Ihre Protagonistin ist Konzeptkünstlerin, leitet eine Galerie. Mit ihrem Mann ist sie glücklich. Und weil er mehr Geld verdient als sie, scheint es nur vernünftig, dass sie nach der Geburt des Sohnes zuhause bleibt. Der Beginn einer großen Frustration und Verbitterung.

"Es war jeden Morgen das Gleiche. Nach dem Frühstück mit der Eisenbahn spielen, ein Buch über Züge lesen, dasselbe Buch noch einmal lesen, danach ist aber wirklich Schluss, okay, einmal noch, dann ein Spaziergang ans Ende der Straße. Ungeduldig werden. Schreiend in den Schotter treten. Sich beruhigen. War es langweilig? Ja, war es, und sie wünschte sich, dass jemand, irgendwer, diese Monotonie verstand, diese den Verstand lähmende Routine."

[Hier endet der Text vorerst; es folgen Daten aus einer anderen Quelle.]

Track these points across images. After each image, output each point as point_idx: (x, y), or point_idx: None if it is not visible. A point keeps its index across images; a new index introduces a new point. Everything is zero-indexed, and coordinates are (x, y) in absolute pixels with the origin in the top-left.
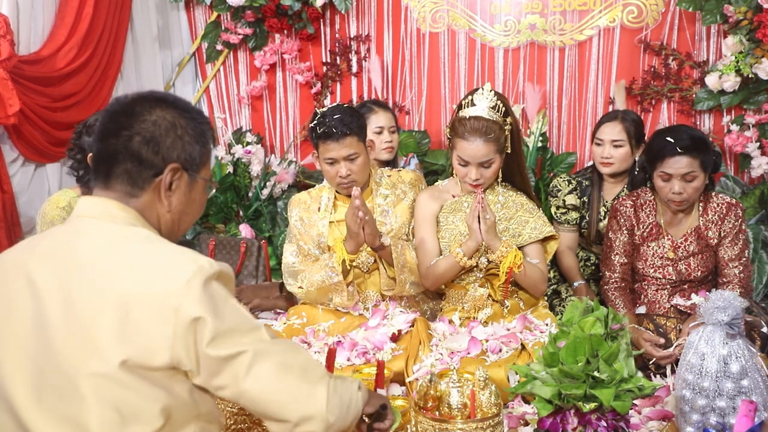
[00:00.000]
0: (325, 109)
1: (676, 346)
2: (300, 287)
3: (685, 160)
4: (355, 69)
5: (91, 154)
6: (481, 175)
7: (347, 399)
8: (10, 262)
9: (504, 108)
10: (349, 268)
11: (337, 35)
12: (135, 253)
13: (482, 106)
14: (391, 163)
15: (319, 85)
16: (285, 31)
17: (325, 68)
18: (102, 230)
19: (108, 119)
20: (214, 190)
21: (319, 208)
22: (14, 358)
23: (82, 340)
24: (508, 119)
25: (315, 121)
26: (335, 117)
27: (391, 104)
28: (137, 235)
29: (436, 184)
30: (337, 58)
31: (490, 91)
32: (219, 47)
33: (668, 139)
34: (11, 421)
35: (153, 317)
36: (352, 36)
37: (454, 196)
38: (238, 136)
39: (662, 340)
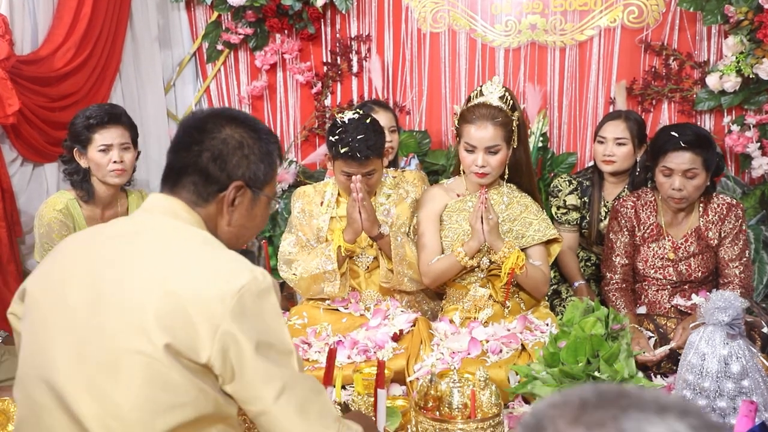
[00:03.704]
0: (346, 120)
1: (671, 345)
2: (294, 274)
3: (688, 156)
4: (355, 69)
5: (76, 149)
6: (487, 162)
7: None
8: (75, 245)
9: (512, 102)
10: (344, 255)
11: (337, 35)
12: (192, 253)
13: (491, 95)
14: (392, 163)
15: (319, 85)
16: (285, 31)
17: (325, 68)
18: (166, 226)
19: (182, 132)
20: (277, 206)
21: (321, 203)
22: (61, 332)
23: (131, 319)
24: (516, 113)
25: (336, 135)
26: (359, 138)
27: (391, 104)
28: (198, 236)
29: (441, 182)
30: (338, 58)
31: (499, 83)
32: (219, 47)
33: (672, 133)
34: (48, 392)
35: (198, 316)
36: (352, 36)
37: (459, 195)
38: None
39: (652, 357)
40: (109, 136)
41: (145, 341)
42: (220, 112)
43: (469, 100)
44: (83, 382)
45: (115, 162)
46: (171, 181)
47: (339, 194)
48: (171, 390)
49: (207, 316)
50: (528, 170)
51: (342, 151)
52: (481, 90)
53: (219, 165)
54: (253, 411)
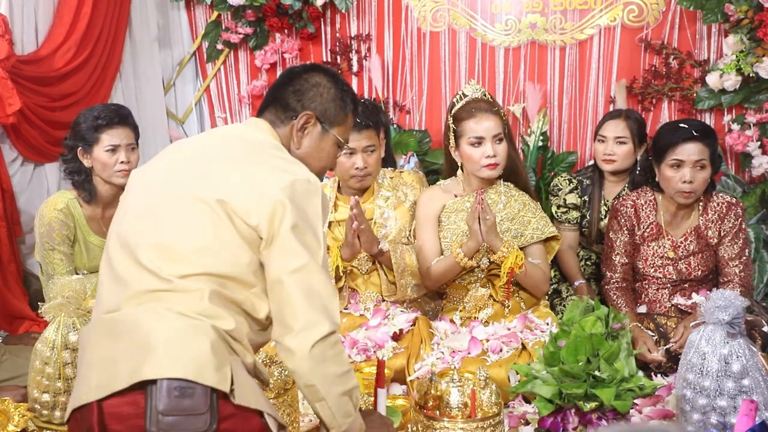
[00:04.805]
0: None
1: (670, 346)
2: None
3: (699, 147)
4: (355, 68)
5: (80, 148)
6: (496, 152)
7: (340, 367)
8: (173, 145)
9: (492, 100)
10: (341, 274)
11: (337, 34)
12: (264, 149)
13: (476, 94)
14: (391, 162)
15: None
16: (285, 31)
17: None
18: (246, 131)
19: (279, 77)
20: (343, 152)
21: None
22: (142, 192)
23: (200, 181)
24: (502, 110)
25: None
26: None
27: (391, 103)
28: (272, 143)
29: (438, 183)
30: (338, 57)
31: (477, 84)
32: (219, 46)
33: (681, 125)
34: (120, 245)
35: (257, 188)
36: (352, 35)
37: (456, 196)
38: None
39: (661, 358)
40: (117, 136)
41: (207, 194)
42: (316, 65)
43: (452, 105)
44: (148, 225)
45: (122, 162)
46: (261, 109)
47: (337, 197)
48: (222, 241)
49: (264, 189)
50: (521, 168)
51: None
52: (463, 92)
53: (297, 97)
54: (271, 277)
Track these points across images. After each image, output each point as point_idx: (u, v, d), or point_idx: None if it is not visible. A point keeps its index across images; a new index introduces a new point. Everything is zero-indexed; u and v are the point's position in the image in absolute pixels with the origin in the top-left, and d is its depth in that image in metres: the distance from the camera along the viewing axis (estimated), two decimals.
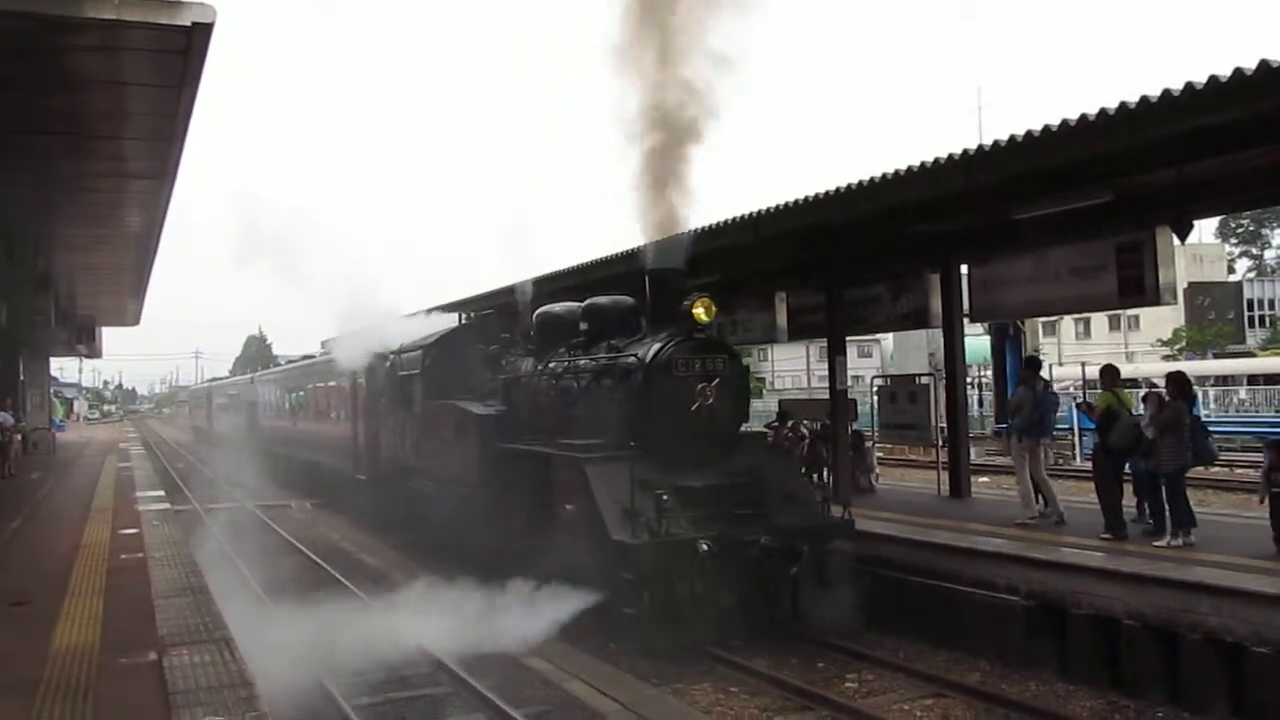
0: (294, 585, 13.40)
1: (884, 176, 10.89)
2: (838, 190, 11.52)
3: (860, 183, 11.21)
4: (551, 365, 13.40)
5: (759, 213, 12.76)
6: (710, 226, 13.35)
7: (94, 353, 42.47)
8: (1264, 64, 7.16)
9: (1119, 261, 11.98)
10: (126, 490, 18.25)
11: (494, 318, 16.69)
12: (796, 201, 12.12)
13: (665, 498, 9.91)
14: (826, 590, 10.13)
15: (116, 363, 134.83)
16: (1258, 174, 10.12)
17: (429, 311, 20.22)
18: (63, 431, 44.67)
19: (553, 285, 16.68)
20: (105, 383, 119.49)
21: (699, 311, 11.22)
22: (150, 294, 26.70)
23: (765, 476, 11.03)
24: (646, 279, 11.90)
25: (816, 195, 11.83)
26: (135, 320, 32.50)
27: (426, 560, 14.69)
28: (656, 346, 11.25)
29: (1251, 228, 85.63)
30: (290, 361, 33.91)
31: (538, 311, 14.63)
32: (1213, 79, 7.55)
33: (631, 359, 11.51)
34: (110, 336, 41.83)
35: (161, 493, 18.35)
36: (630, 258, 14.04)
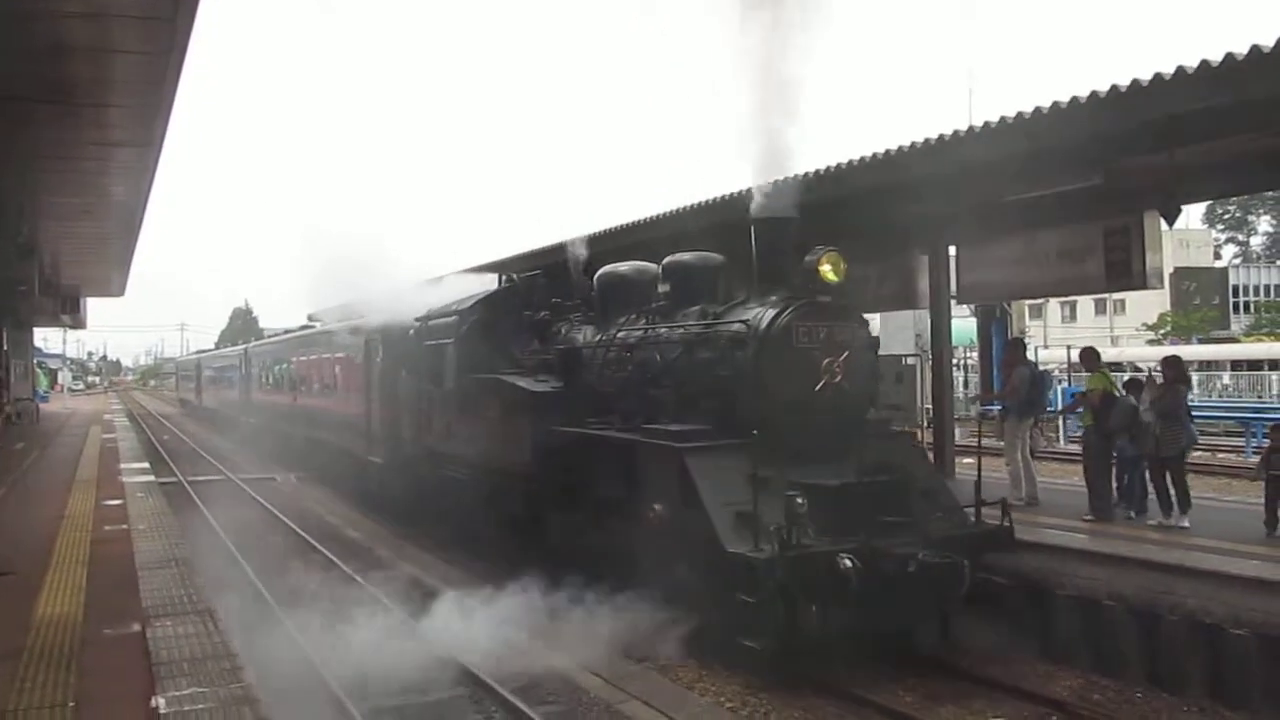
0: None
1: (874, 156, 10.90)
2: (828, 169, 11.51)
3: (850, 162, 11.21)
4: (620, 334, 11.41)
5: (747, 191, 12.71)
6: (700, 204, 13.33)
7: (78, 323, 42.26)
8: (1255, 49, 7.18)
9: (1106, 245, 12.04)
10: (110, 462, 18.21)
11: (541, 280, 14.48)
12: (786, 180, 12.07)
13: (800, 501, 8.01)
14: (968, 611, 8.76)
15: (101, 334, 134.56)
16: (1246, 159, 10.15)
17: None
18: (46, 403, 44.51)
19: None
20: (90, 354, 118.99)
21: (826, 269, 9.36)
22: (135, 265, 26.55)
23: (909, 474, 9.22)
24: (753, 229, 9.85)
25: (806, 174, 11.80)
26: (120, 291, 32.31)
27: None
28: (771, 312, 9.26)
29: (1238, 214, 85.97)
30: (289, 331, 31.63)
31: (601, 272, 12.56)
32: (1204, 63, 7.56)
33: (738, 326, 9.49)
34: (95, 307, 41.65)
35: (146, 464, 18.32)
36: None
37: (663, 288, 11.37)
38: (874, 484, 8.67)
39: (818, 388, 9.09)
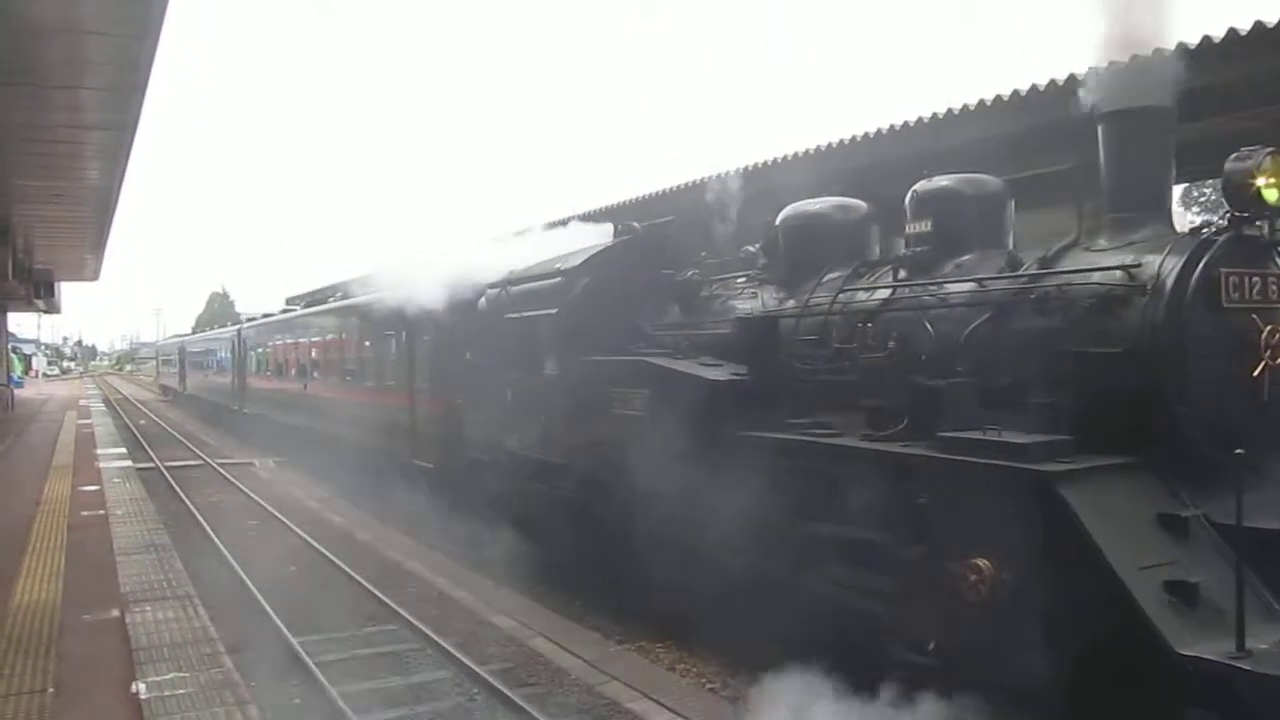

Auch Rachel Yoder hatte nach der Geburt ihres Sohnes mit dem Gefühl der Isolation zu kämpfen. Sie gab ihren Traumjob auf, um bei ihrem Kind zu sein, und wurde wütend. "Nightbitch" ist der Versuch, die Wut in Worte zu fassen. Und das gelingt Yoder grandios, mit viel Witz und schwarzem Humor. Die ungezähmte Nightbitch knurrt und bellt. Ihr Sohn spielt das Hündchen-Spiel mit. Er will an der Leine gehen, gemeinsam kaufen sie fünf Kilo rotes Fleisch oder jagen Katzen. Der Alltag wird leichter.

"Eine neue Energie erfüllte ihren Körper. Sie liebte es, ein Körper zu sein, und den Jungen liebte sie ebenfalls, auch er war ein Körper, einer, den sie hervorgebracht hatte."

"Nightbitch" spricht vermutlich vielen jungen Müttern aus der Seele. Aber auch kinderlose Frauen können von diesem kühnen Text viel lernen: Raus aus der Scham! Es ist egal, was die anderen über einen denken. Je mehr sie den Hund in sich zulässt, desto besser kann sie sich mit dem Muttersein abfinden – und zugleich wieder Künstlerin sein.

Nur lässt die Nightbitch irgendwann das Spielerische hinter sich und bekommt etwas Monströses. Spätestens, als sie ihre Katze brutal tötet und das Hundespiel eine Performance wird, so wie man es von Marina Abramović kennt, die für die Kunst ihren Körper extremsten Situationen aussetzt.

"Meine Performance möchte die Mutterschaft in all ihrer ursprünglichen Grausamkeit, Mächtigkeit und Finsternis darstellen, denn in der Moderne wurde sie neutralisiert und sterilisiert. Weiblichkeit und Mutterschaft sind vielleicht die stärksten Kräfte in einer menschlichen Gemeinschaft."

"Nightbitch" ist ein atemberaubender Roman darüber, eine wilde, komplizierte Frau zu sein. Das liegt auch an der brillanten Übersetzung von Eva Bonné. Der Text provoziert beim Lesen regelrecht körperliche Reaktionen.

"Nightbitch" ist einer von vielen aktuellen Titeln von und über wehrhafte Frauen. Sie alle beweisen: weibliche Wut hat auch eine produktive Kraft. Und das zeigt Rachel Yoder auf sehr furchtlose Weise. "Nightbitch" ist eine bellende Rebellion; dieser Roman wird Sie nicht kalt lassen.